**THE PROBLEM:** Exclude the pictures, then repeat exactly each line from the one containing "MDPE/GNP 3 MWCNT 1 20" to the final line of the records that follow.

===== PROVIDED ENTRIES =====

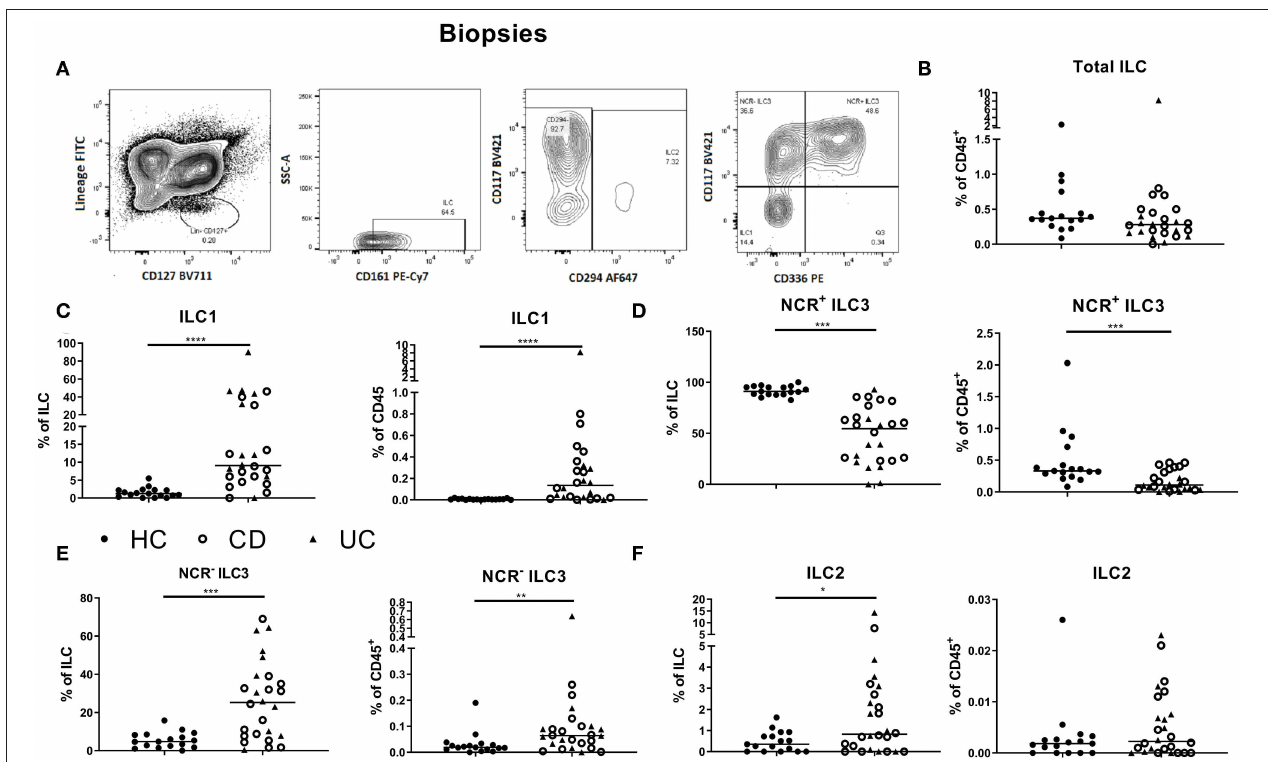
FIGURE 1 | Innate lymphoid cell distribution in colonic biopsies of active IBD patients. Gating strategy for identification of innate lymphoid cells (ILCs) in intestinal biopsies. Gating was based on FMO and tonsil staining. Representative data in (A) are shown as contour plots (5%) with outliers (A) . Innate lymphoid cells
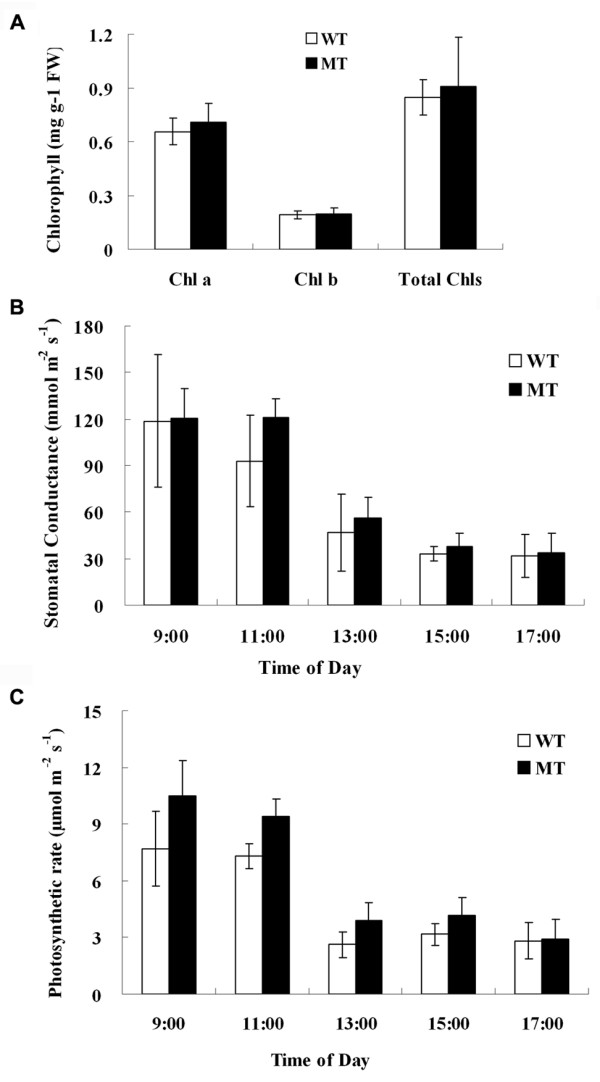
Chlorophyll content and photosynthesis activity differences in the mutant and wild type. A: chlorophyll content in leaves of mutant and wild type; B: stomatal conductance measured at five time points of the day (X-axis); C: Photosynthetic rate differences between the mutant and wild type. The stomatal conductance and photosynthetic rate were measured using a TPS-1 portable photosynthesis system. Wild type was denoted as WT (white column) and mutant as MT (black column). Three independent plants for each genotype and four leaves from each plant were measured; the average values and standard deviation were displayed.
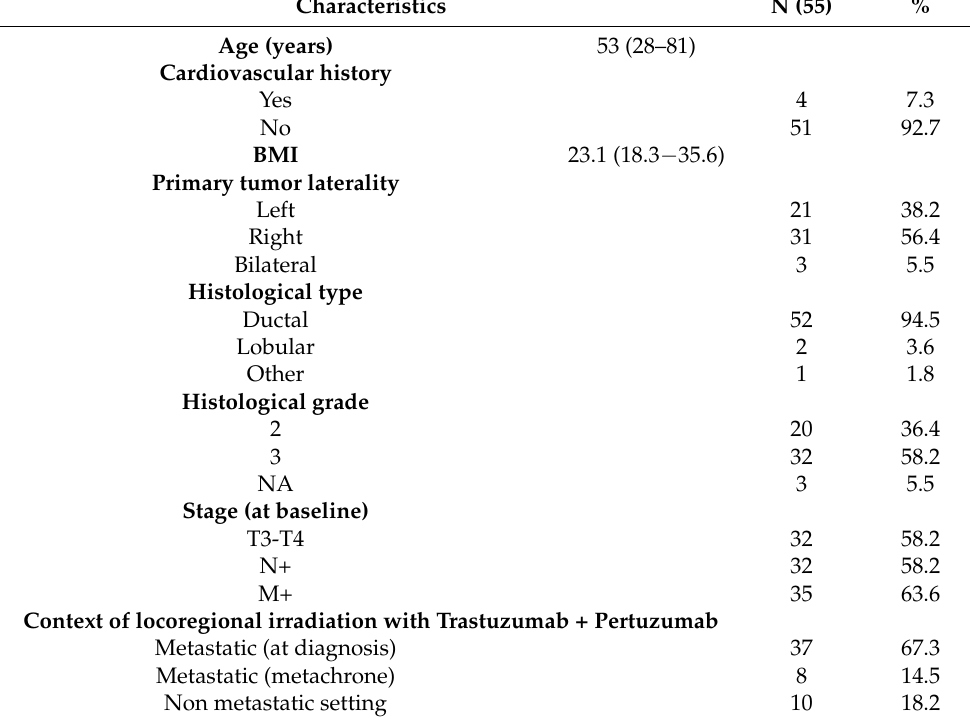
Table 1. Study population (patients received curative dose local and/or lymph nodes radiotherapy. Characteristics N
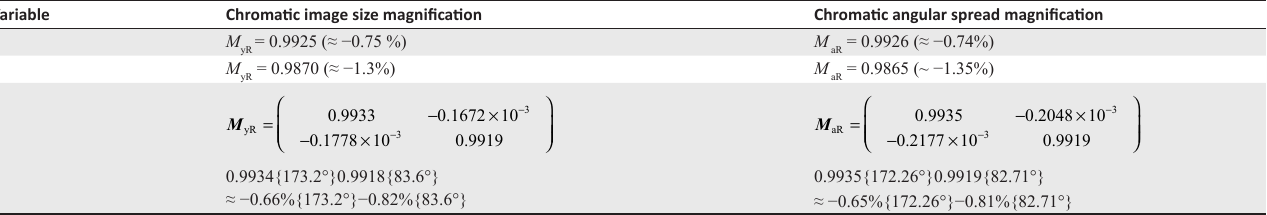
FIGURE 2: A general eye with corneal T trace only the red and blue rays traversing the same position in the pupil y image of size ∆ Rr y to the blue image of size ∆ Rb y in T inclinations, object and image sizes, and pupil decentration are exaggerated for clarity. TABLE 3: Chromatic magnification. Variable Chromatic image size magnification Chromatic angular spread magnification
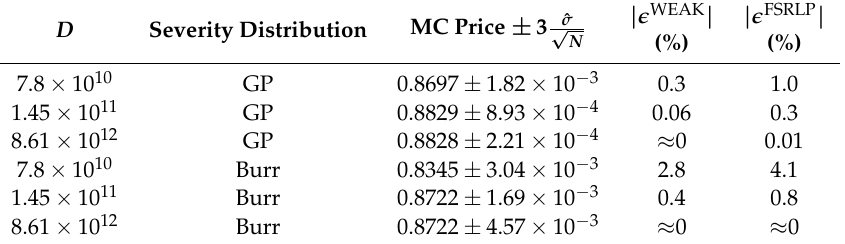
Table 4. Comparison of index-linked zero-coupon (ZC) catastrophe (CAT) bond prices, under the weak approximation, MC estimation and the first-order single risk loss process (FSRLP) approximation, for different threshold levels D and different underlying loss severity distributions. GP, generalized Pareto.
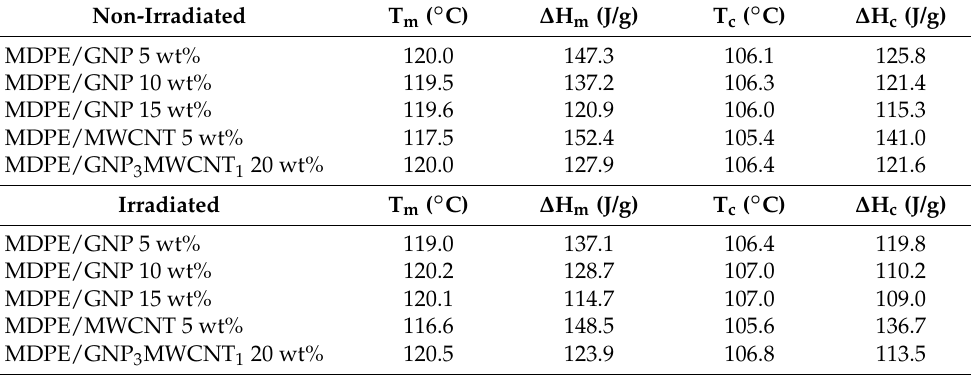
MDPE/GNP 3 MWCNT 1 20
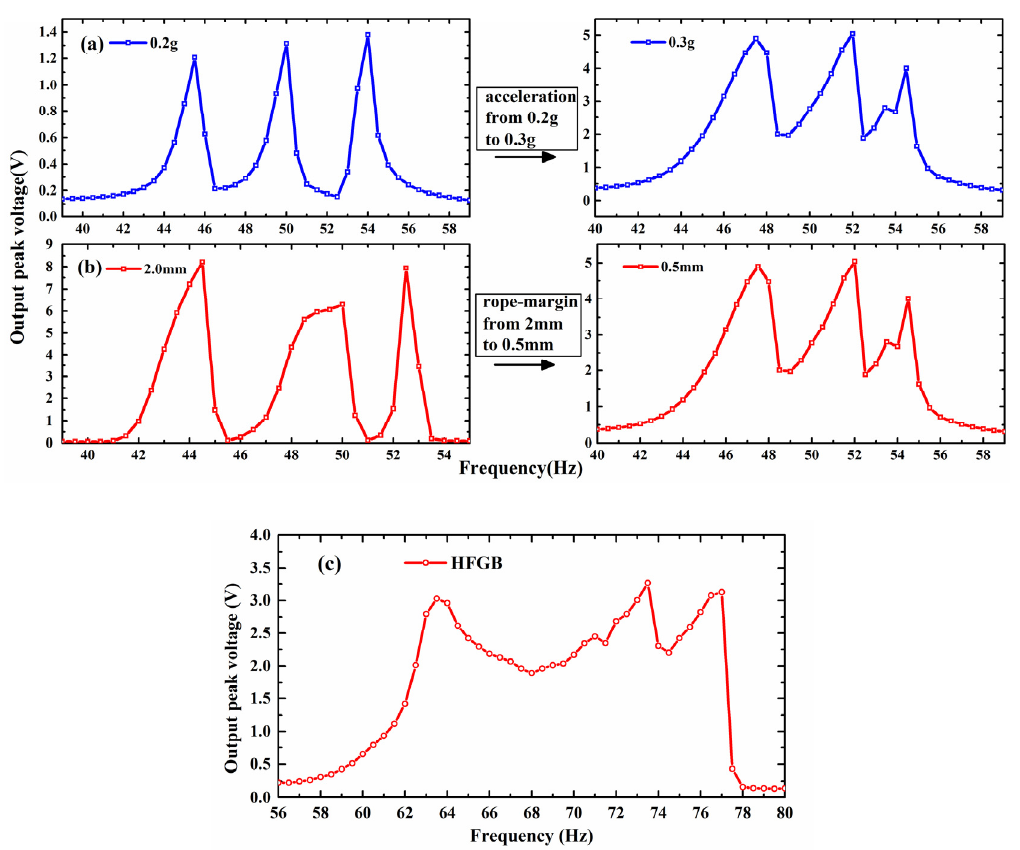
Figure 9. Adjustable performance by changing ( a ) acceleration, ( b ) rope margin, and ( c ) rope margin and LFDBs’ stiffness, simultaneously.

=====

**RESPONSE AREA:**
MDPE/GNP 3 MWCNT 1 20
Figure 9. Adjustable performance by changing ( a ) acceleration, ( b ) rope margin, and ( c ) rope margin and LFDBs’ stiffness, simultaneously.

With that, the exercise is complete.